The Attention Economy And Digital Marketing

The attention economy refers to the paradigm shift from legacy media models that rely on providing scarce content, to the age of content aggregators such as Netflix that provide content on demand (Mitew 2017). As such, the business model of content aggregators deems attention as being valuable rather than the specific access to content.

This shift has affected the digital marketing landscape as consumers are now presented with an abundance of content. Companies need to fight for the attention of consumers (Teixeira 2017).

The rise of Web 2.0 has also affected how marketing is undertaken online. Tim O’Reilly (2005) describes a fundamental aspect of Web 2.0 being that users add value as a side effect of ordinary use of an application. This relates to social media and content marketing as users who interact with companies and their content online are constantly giving feedback, whether it’s intentional or not.

This is mirrored by the arrival of distributed information networks as there is potential for every node to broadcast to the entire network (Mitew 2017).

Reference List:

Mitew, T 2017, ‘The attention economy and the long tail effect’, Prezi, 21 July, viewed 25 August 2018, <>.

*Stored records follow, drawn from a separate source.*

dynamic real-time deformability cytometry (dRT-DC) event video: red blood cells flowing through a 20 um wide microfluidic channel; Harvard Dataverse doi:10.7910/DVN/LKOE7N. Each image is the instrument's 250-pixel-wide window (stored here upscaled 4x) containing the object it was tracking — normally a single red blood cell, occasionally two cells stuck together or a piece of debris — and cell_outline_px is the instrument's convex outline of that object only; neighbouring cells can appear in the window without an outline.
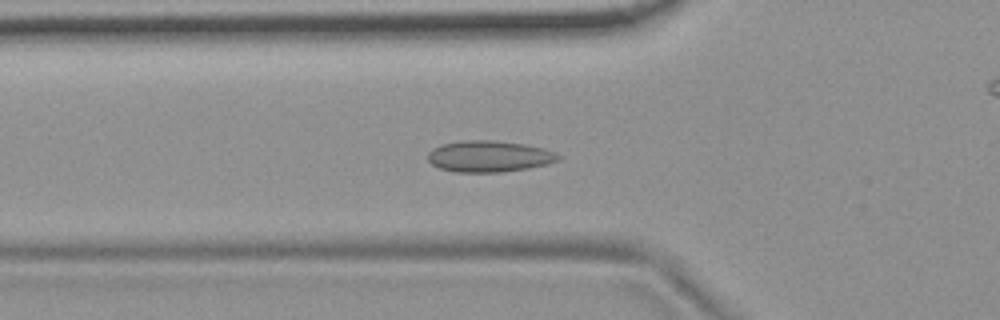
{"species": "common noctule bat (a hibernating species)", "species_latin": "Nyctalus noctula", "temperature_condition": "room temperature", "stored_images_in_passage": 40, "camera_frame_rate_fps": 3000, "um_per_image_px": 0.085, "animal": {"sex": "female", "body_mass_g": 19.9}, "frame": {"image": 1, "passage_image": 14, "time_ms": 4.333, "image_size_px": [1000, 320], "cell_outline_px": [[560, 160], [548, 164], [528, 168], [500, 172], [456, 172], [440, 168], [432, 164], [428, 160], [428, 152], [432, 148], [440, 144], [460, 140], [492, 140], [524, 144], [544, 148], [556, 152], [560, 156]], "centroid_in_image_um": [41.57, 13.28], "position_along_channel_um": 84.2, "area_um2": 23.99}}
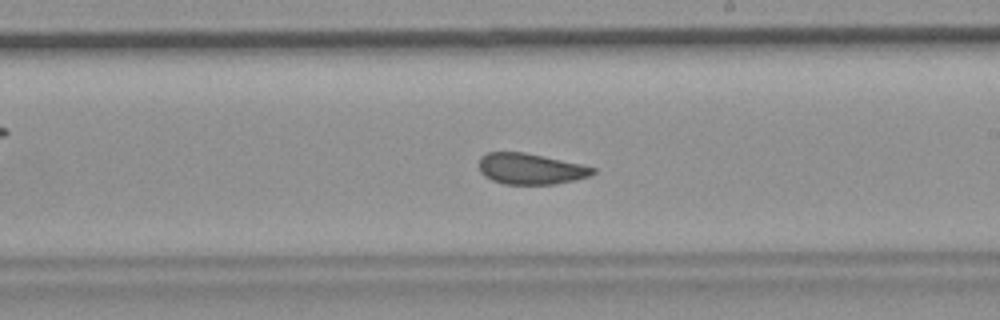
{"frame": {"image": 2, "passage_image": 27, "time_ms": 8.667, "image_size_px": [1000, 320], "cell_outline_px": [[596, 172], [588, 176], [576, 180], [556, 184], [504, 184], [492, 180], [484, 176], [480, 172], [480, 156], [488, 152], [524, 152], [544, 156], [580, 164], [596, 168]], "centroid_in_image_um": [45.09, 14.35], "position_along_channel_um": 243.9, "area_um2": 20.52}}
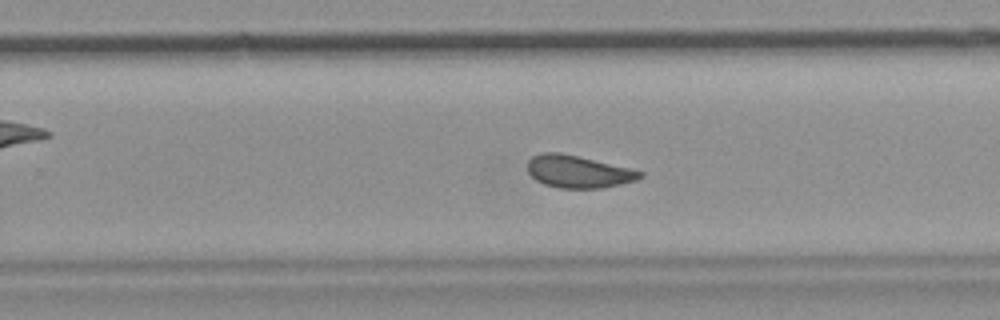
{"frame": {"image": 3, "passage_image": 30, "time_ms": 9.667, "image_size_px": [1000, 320], "cell_outline_px": [[644, 176], [636, 180], [620, 184], [600, 188], [560, 188], [544, 184], [536, 180], [528, 172], [528, 160], [532, 156], [540, 152], [560, 152], [628, 168], [644, 172]], "centroid_in_image_um": [49.12, 14.58], "position_along_channel_um": 280.7, "area_um2": 21.04}, "authors_computed_cell_mechanics": {"area_um2": 21.7039, "velocity_mm_per_s": 3.6957, "shape_relaxation_time_tau1_ms": null, "shape_relaxation_time_tau2_ms": 1.49, "deformation_change_tau1": null, "deformation_change_tau2": 0.0518}}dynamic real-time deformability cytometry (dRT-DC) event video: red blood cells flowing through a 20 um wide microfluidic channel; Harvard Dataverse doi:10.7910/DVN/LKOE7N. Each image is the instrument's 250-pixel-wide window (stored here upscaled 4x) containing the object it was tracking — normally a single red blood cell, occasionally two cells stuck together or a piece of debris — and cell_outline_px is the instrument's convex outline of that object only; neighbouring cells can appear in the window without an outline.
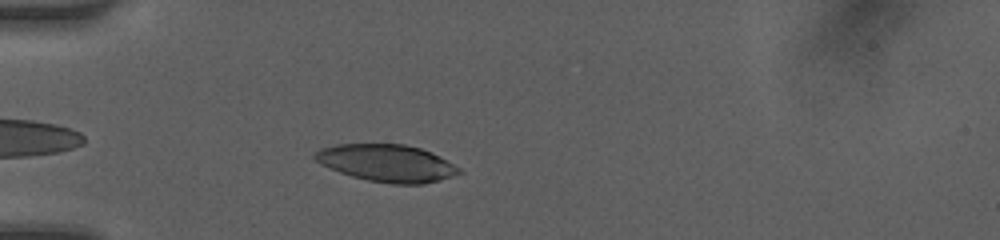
{"species": "human", "species_latin": "Homo sapiens", "temperature_condition": "room temperature", "stored_images_in_passage": 38, "camera_frame_rate_fps": 3000, "um_per_image_px": 0.085, "donor": {"sex": "female"}, "frame": {"image": 1, "passage_image": 4, "time_ms": 1.0, "image_size_px": [1000, 240], "cell_outline_px": [[464, 172], [440, 180], [424, 184], [392, 184], [368, 180], [352, 176], [340, 172], [320, 164], [312, 156], [320, 148], [336, 144], [404, 144], [420, 148], [440, 156], [460, 168]], "centroid_in_image_um": [32.89, 13.86], "position_along_channel_um": 52.1, "area_um2": 31.27}}
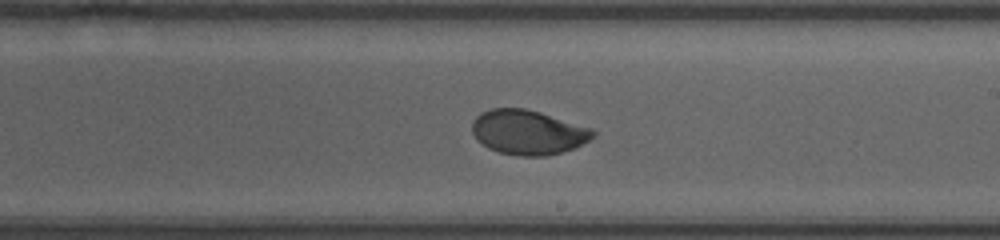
{"frame": {"image": 2, "passage_image": 19, "time_ms": 6.0, "image_size_px": [1000, 240], "cell_outline_px": [[596, 136], [576, 148], [548, 156], [516, 156], [496, 152], [488, 148], [476, 140], [472, 132], [472, 120], [480, 112], [492, 108], [524, 108], [540, 112], [592, 128], [596, 132]], "centroid_in_image_um": [44.87, 11.25], "position_along_channel_um": 244.1, "area_um2": 31.91}}
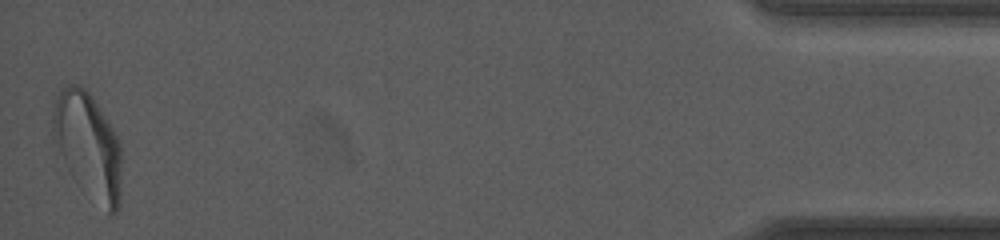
{"frame": {"image": 3, "passage_image": 38, "time_ms": 12.333, "image_size_px": [1000, 240], "cell_outline_px": [[120, 204], [116, 212], [112, 216], [108, 212], [64, 156], [52, 136], [52, 112], [56, 96], [60, 88], [68, 84], [80, 84], [92, 96], [120, 140]], "centroid_in_image_um": [7.51, 12.18], "position_along_channel_um": 427.7, "area_um2": 39.94}, "authors_computed_cell_mechanics": {"area_um2": 32.079, "velocity_mm_per_s": 4.1929, "shape_relaxation_time_tau1_ms": 4.4341, "shape_relaxation_time_tau2_ms": null, "deformation_change_tau1": 0.1671, "deformation_change_tau2": null}}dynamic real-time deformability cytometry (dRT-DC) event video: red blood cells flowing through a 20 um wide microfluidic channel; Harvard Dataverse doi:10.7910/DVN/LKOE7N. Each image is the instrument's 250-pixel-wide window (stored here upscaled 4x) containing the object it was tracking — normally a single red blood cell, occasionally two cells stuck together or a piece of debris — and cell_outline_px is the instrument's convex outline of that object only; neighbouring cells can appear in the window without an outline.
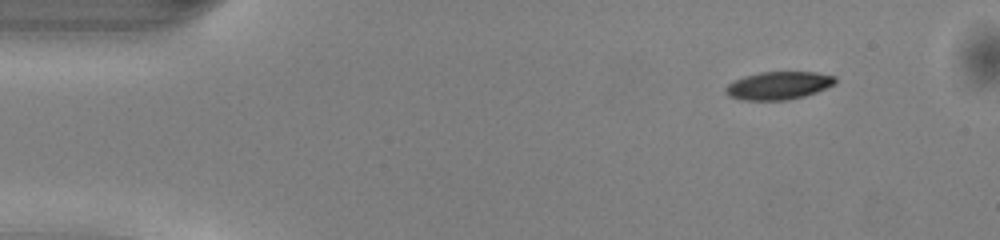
{"species": "common noctule bat (a hibernating species)", "species_latin": "Nyctalus noctula", "temperature_condition": "warm", "stored_images_in_passage": 46, "camera_frame_rate_fps": 3000, "um_per_image_px": 0.085, "animal": {"sex": "male", "body_mass_g": 13.0, "forearm_length_mm": 53.1}, "frame": {"image": 1, "passage_image": 1, "time_ms": 0.0, "image_size_px": [1000, 240], "cell_outline_px": [[836, 84], [816, 92], [804, 96], [788, 100], [740, 100], [728, 96], [724, 92], [724, 88], [728, 84], [744, 76], [760, 72], [816, 72], [836, 76]], "centroid_in_image_um": [66.17, 7.27], "position_along_channel_um": 18.8, "area_um2": 17.98}}
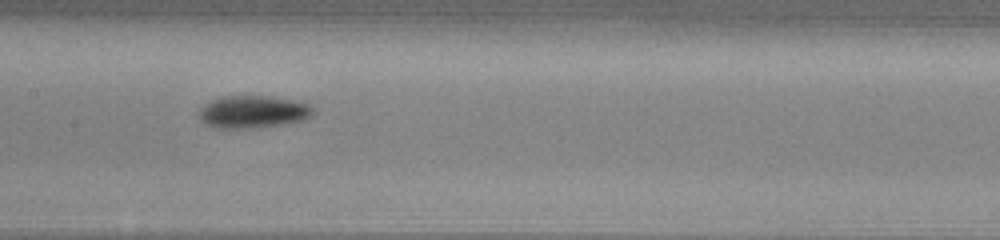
{"frame": {"image": 2, "passage_image": 20, "time_ms": 6.333, "image_size_px": [1000, 240], "cell_outline_px": [[316, 112], [312, 116], [304, 120], [280, 124], [248, 128], [216, 128], [204, 124], [200, 120], [200, 108], [204, 104], [220, 96], [272, 96], [292, 100], [308, 104]], "centroid_in_image_um": [21.49, 9.5], "position_along_channel_um": 185.9, "area_um2": 21.56}}
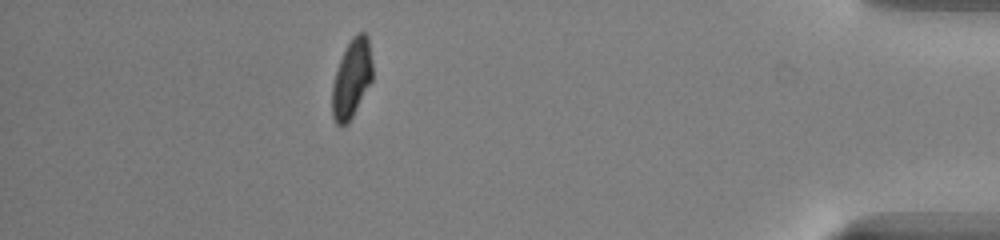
{"frame": {"image": 3, "passage_image": 40, "time_ms": 13.0, "image_size_px": [1000, 240], "cell_outline_px": [[372, 80], [348, 124], [340, 128], [336, 124], [332, 116], [332, 84], [340, 60], [352, 36], [356, 32], [364, 32], [368, 36], [372, 60]], "centroid_in_image_um": [29.89, 6.7], "position_along_channel_um": 405.3, "area_um2": 18.55}, "authors_computed_cell_mechanics": {"area_um2": 19.2474, "velocity_mm_per_s": 4.0819, "shape_relaxation_time_tau1_ms": 3.0824, "shape_relaxation_time_tau2_ms": null, "deformation_change_tau1": 0.1223, "deformation_change_tau2": null}}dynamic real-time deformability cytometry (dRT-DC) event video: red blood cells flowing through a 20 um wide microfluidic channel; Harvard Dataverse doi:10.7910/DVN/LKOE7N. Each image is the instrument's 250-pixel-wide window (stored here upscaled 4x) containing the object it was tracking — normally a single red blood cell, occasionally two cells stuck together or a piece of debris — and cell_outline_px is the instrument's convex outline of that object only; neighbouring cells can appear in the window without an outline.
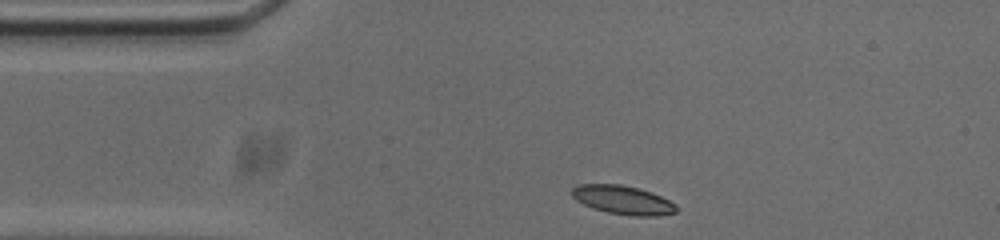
{"species": "common noctule bat (a hibernating species)", "species_latin": "Nyctalus noctula", "temperature_condition": "cold", "stored_images_in_passage": 35, "camera_frame_rate_fps": 3000, "um_per_image_px": 0.085, "animal": {"sex": "male", "body_mass_g": 20.0, "forearm_length_mm": 53.3}, "frame": {"image": 1, "passage_image": 1, "time_ms": 0.0, "image_size_px": [1000, 240], "cell_outline_px": [[676, 212], [656, 216], [632, 216], [608, 212], [592, 208], [576, 200], [572, 196], [572, 188], [580, 184], [620, 184], [652, 192], [676, 204]], "centroid_in_image_um": [52.93, 17.0], "position_along_channel_um": 32.1, "area_um2": 17.34}}
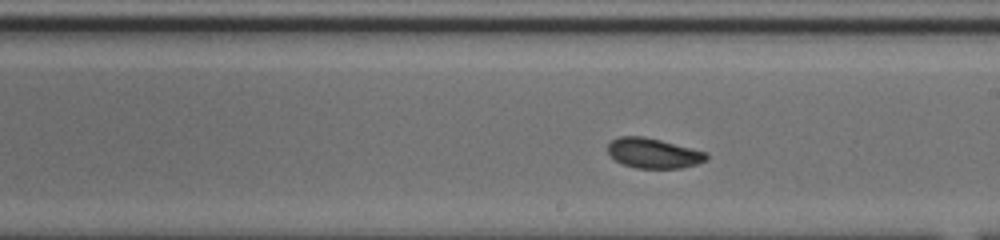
{"frame": {"image": 2, "passage_image": 20, "time_ms": 6.333, "image_size_px": [1000, 240], "cell_outline_px": [[708, 160], [696, 164], [680, 168], [636, 168], [624, 164], [616, 160], [608, 152], [608, 144], [612, 140], [620, 136], [644, 136], [708, 152]], "centroid_in_image_um": [55.57, 13.02], "position_along_channel_um": 233.4, "area_um2": 17.17}}
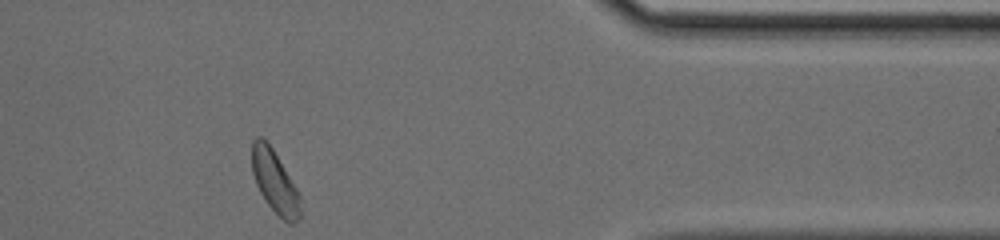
{"frame": {"image": 3, "passage_image": 35, "time_ms": 11.333, "image_size_px": [1000, 240], "cell_outline_px": [[300, 216], [292, 224], [288, 224], [268, 204], [260, 192], [256, 184], [252, 172], [252, 140], [256, 136], [260, 136], [272, 148], [296, 188], [300, 196]], "centroid_in_image_um": [23.34, 15.44], "position_along_channel_um": 388.1, "area_um2": 17.22}, "authors_computed_cell_mechanics": {"area_um2": 17.2822, "velocity_mm_per_s": 3.6936, "shape_relaxation_time_tau1_ms": 3.941, "shape_relaxation_time_tau2_ms": 1.6459, "deformation_change_tau1": 0.1236, "deformation_change_tau2": 0.0551}}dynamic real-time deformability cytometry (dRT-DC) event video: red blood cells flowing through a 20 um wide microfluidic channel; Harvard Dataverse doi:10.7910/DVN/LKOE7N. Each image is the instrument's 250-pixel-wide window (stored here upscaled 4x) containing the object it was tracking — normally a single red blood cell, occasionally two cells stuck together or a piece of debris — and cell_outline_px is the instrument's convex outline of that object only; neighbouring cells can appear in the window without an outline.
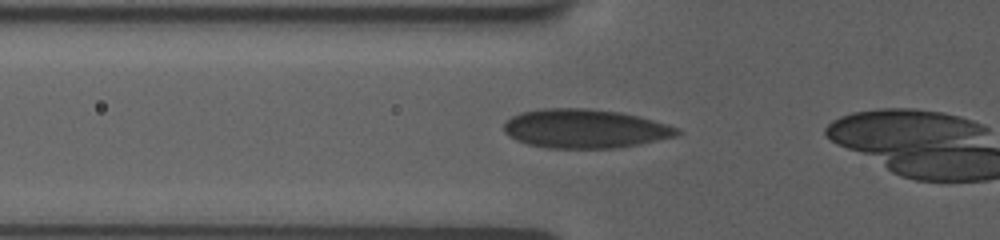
{"species": "human", "species_latin": "Homo sapiens", "temperature_condition": "room temperature", "stored_images_in_passage": 4, "camera_frame_rate_fps": 3000, "um_per_image_px": 0.085, "donor": {"sex": "female"}, "frame": {"image": 1, "passage_image": 3, "time_ms": 0.667, "image_size_px": [1000, 240], "cell_outline_px": [[684, 132], [676, 136], [616, 148], [548, 148], [528, 144], [516, 140], [508, 136], [504, 132], [504, 124], [512, 116], [520, 112], [540, 108], [588, 108], [620, 112], [652, 120], [680, 128]], "centroid_in_image_um": [49.69, 10.93], "position_along_channel_um": 76.1, "area_um2": 39.3}}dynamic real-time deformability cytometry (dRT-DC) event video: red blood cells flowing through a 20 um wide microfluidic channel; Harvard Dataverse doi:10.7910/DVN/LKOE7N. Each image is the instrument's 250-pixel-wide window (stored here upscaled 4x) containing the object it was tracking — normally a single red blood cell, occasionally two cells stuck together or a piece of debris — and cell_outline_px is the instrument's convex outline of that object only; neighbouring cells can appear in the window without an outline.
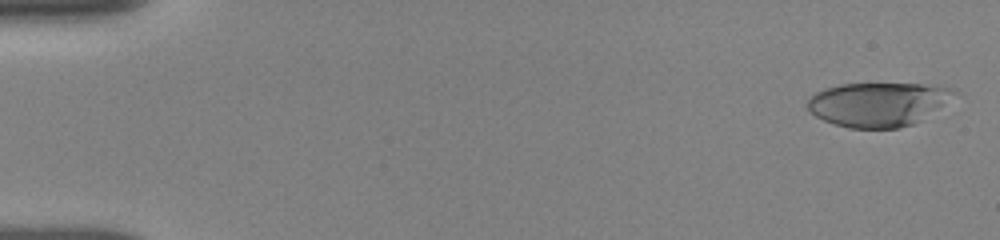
{"species": "human", "species_latin": "Homo sapiens", "temperature_condition": "room temperature", "stored_images_in_passage": 8, "camera_frame_rate_fps": 3000, "um_per_image_px": 0.085, "donor": {"sex": "female"}, "frame": {"image": 1, "passage_image": 2, "time_ms": 0.333, "image_size_px": [1000, 240], "cell_outline_px": [[956, 92], [936, 108], [912, 124], [900, 128], [848, 128], [824, 120], [808, 112], [804, 104], [816, 92], [824, 88], [840, 84], [920, 84], [956, 88]], "centroid_in_image_um": [74.52, 8.85], "position_along_channel_um": 10.5, "area_um2": 37.05}}
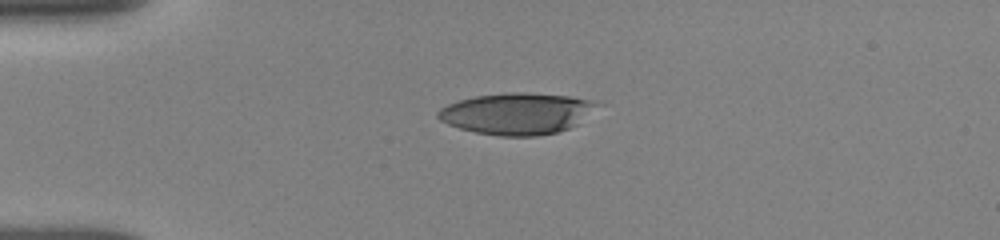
{"frame": {"image": 2, "passage_image": 7, "time_ms": 4.0, "image_size_px": [1000, 240], "cell_outline_px": [[604, 104], [576, 124], [568, 128], [556, 132], [536, 136], [500, 136], [476, 132], [460, 128], [448, 124], [440, 120], [436, 116], [436, 112], [440, 108], [448, 104], [460, 100], [476, 96], [508, 92], [524, 92], [568, 96], [596, 100]], "centroid_in_image_um": [43.98, 9.64], "position_along_channel_um": 41.0, "area_um2": 38.55}}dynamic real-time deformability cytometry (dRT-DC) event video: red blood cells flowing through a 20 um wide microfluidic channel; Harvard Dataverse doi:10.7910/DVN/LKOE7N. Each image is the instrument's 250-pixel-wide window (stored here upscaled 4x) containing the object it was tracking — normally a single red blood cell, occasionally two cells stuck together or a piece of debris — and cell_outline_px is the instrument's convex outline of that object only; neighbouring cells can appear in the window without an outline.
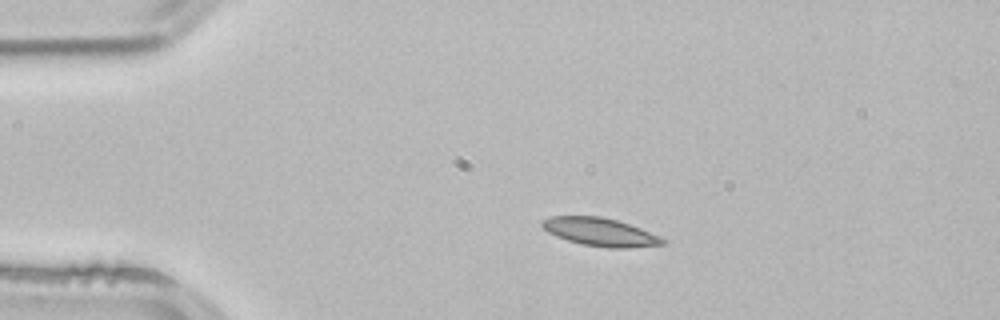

O’Reilly, T 2005, ‘What Is Web 2.0: Design Patterns and Business Models for the Next Generation of Software’, O’Reilly, September 30, viewed 25 August 2018, <>.

Teixeira, T 2017, ‘Looking to win the battle for consumer attention? Take the blindfold off’, Think With Google, August, viewed 25 August 2018, <>.

Header Image Source: Jakob Owens


2 thoughts on “The Attention Economy And Digital Marketing

  1. Hi Alexander,
    I love the introducing sentence you’ve made- it was very sharp, made way for the blog and it was captivating. I also like the concept that attention is something valuable to producers but I’m a bit unclear on what exactly the relation of attention to the abundance of content is? How is it that the onsumer’s attention is more important than access to content? Maybe you could clear that up 🙂
    I can also say that the statement: ‘users add value as a side effect of ordinary use of an application,’ was informing and kept me nodding throughout the close of the blogpost as it may have been something I personally overlooked. It’s very true that the consumer’s direct engagement gives the producer’s feedback that they would not find in legacy media.
    You could also discuss the ‘power to the the consumer’ in relation to that, and here is a link you might like that discusses that:
    Good job, keep up the hard work

    Liked by 1 person

    1. Hi Fadilla. Thanks for your comment, feedback and for providing that additional resource! In regards to your question, the reason that a consumers attention is more valuable than access to content is because content is no longer difficult to access. The ability to access content was more valuable in the past because if consumers wanted certain information they would only be able to access it through certain content distributors (think of the legacy media models such as newspapers). Now, content aggregators provide all this content from a range of sources and locations. Meaning if you really want to find something you probably can and for free, the real business model of content is now ensuring you can hold a consumers attention and give them a reason to view your content as opposed to competitors.